Local cotton producers disappointed with omnibus spending bill
LUBBOCK, TX (KCBD) - Right now, cotton producers across the country and here in West Texas are wondering, what next?
This comes after the $1.1 trillion government funding bill, also known as the omnibus spending bill, was passed in the House, but without a package cotton farmers were hoping would be in it.
Local producers say they are frustrated with the outcome.
"Neither the Republicans or the Democrats in the Senate believed that it was important enough to fix cotton, or dairy either one. One by itself, or together. We both got left out of the package," Plains Cotton Growers Executive Vice President, Steve Verett, said.
Verett says the staff at PCG worked with the National Cotton Council and Representative Mike Conaway for the last 18 months to create what he called a critical package to bring cotton back as a covered commodity - a safety net those producers don't have right now in this already risky business.
"The cotton industry came up with a compromise that was completely paid for. It took away some benefits in the farm program that they currently have today that's not as effective and replaced it with Title 1 on cotton seed...cotton has not been a covered commodity in the 2014 Farm Bill. This would bring them back in as a covered commodity," Verett said.

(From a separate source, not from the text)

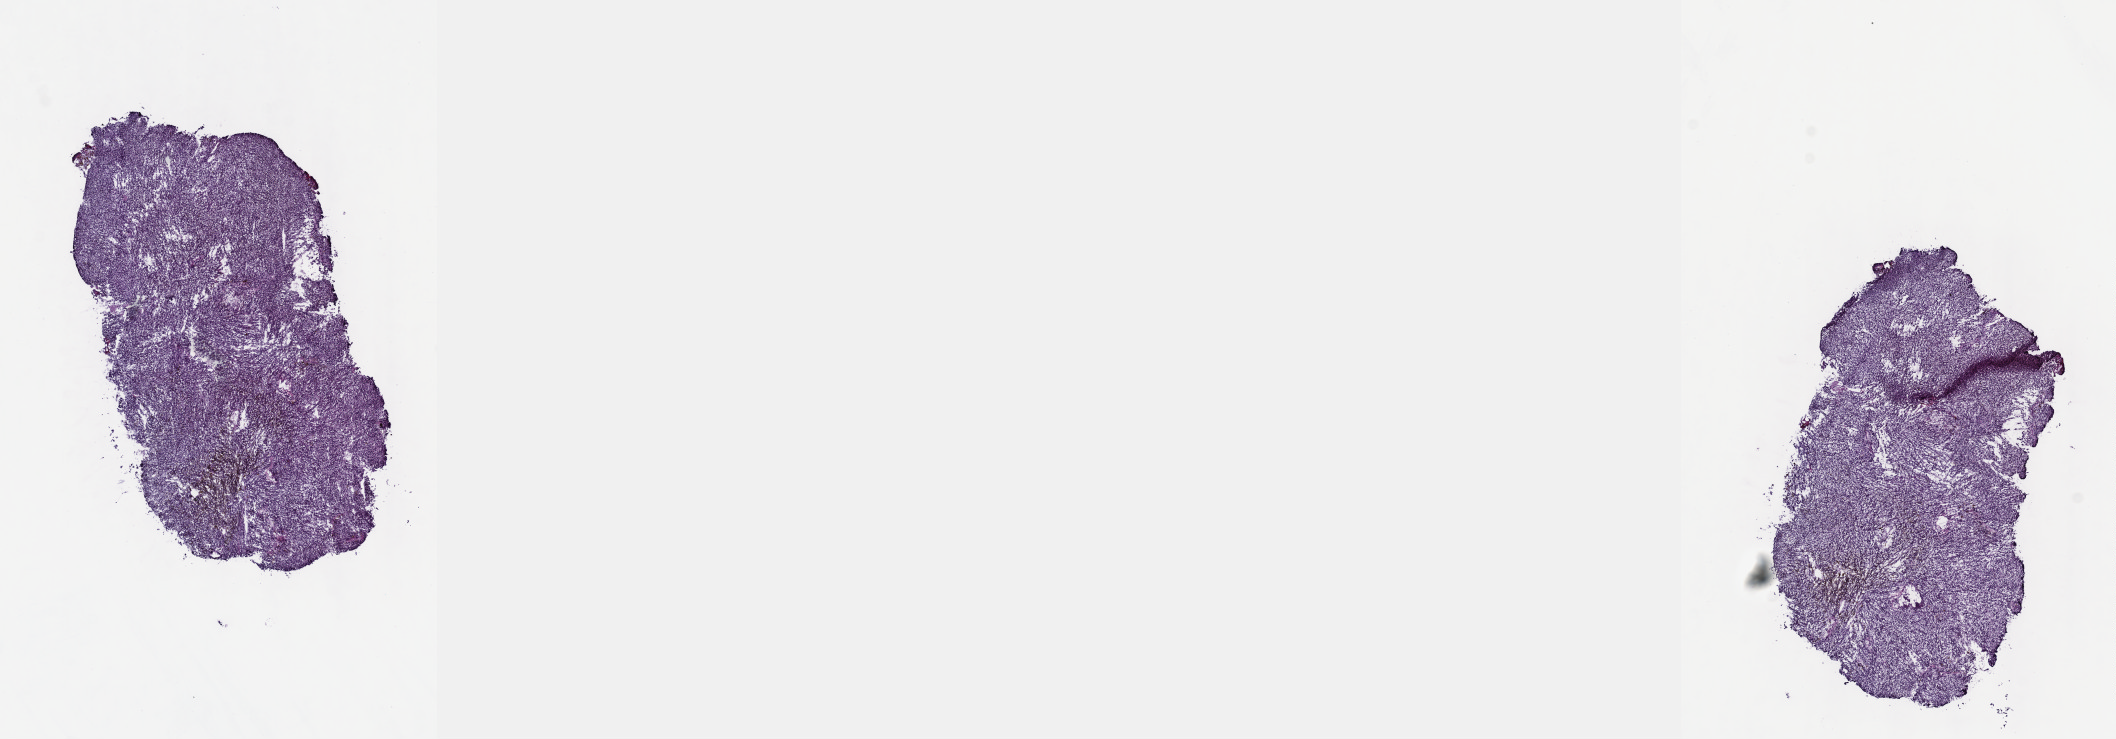
H&E whole-slide image — low-resolution overview of the scanned area, about 17.1 x 6.0 mm; frozen section from the top of the tissue portion; sample: primary tumour, uvea. Male patient; age at initial diagnosis 22 years. Slide review estimates, as recorded: tumour cells 100%, tumour nuclei 80%, normal cells 0%, stromal cells 0%, necrosis 0%. Infiltration values recorded for this section: lymphocyte infiltration 2%, monocyte infiltration 0%, neutrophil infiltration 0%.
Diagnosis: Mixed epithelioid and spindle cell melanoma (choroid). AJCC pathologic stage: IIB (7th edition). Laterality: right.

Steve says the problem ultimately began when Senator Pat Leahy of Vermont wanted to add in a plan for dairy farmers. When that didn't work out, he says both groups were impacted.
"At the end of the day, Mr. Leahy was not willing to support the spending package with cotton being in there and dairy being left out," Verett said.
Dan Jackson, General Manager at Meadow Farmers Co-Op, says he shares the feeling of disappointment
"They just picked up their toys and went home, and left cotton producers again, swinging in the wind - and didn't do anything to help the dairy folks they were so adamant about helping, apparently," Jackson said.
He says this is a setback for about 70 cotton producers, just at that gin alone, and it comes right as they're gearing up to plant this years crop.
"It just adds to that uncertainty. It creates another problem for them as they go back to get their farm loans in the coming year. It's just help that we could have desperately, we desperately need," Jackson said.
Steve says the next step is for them to revisit with Secretary of Agriculture Sonny Perdue, to try and find some short-term assistance for cotton farmers.
He says they won't give up that easily.
"We gotta pick up our crayons and all of our tools and go back to work and try to find any and every opportunity that we can to try to get it fixed," Verett said.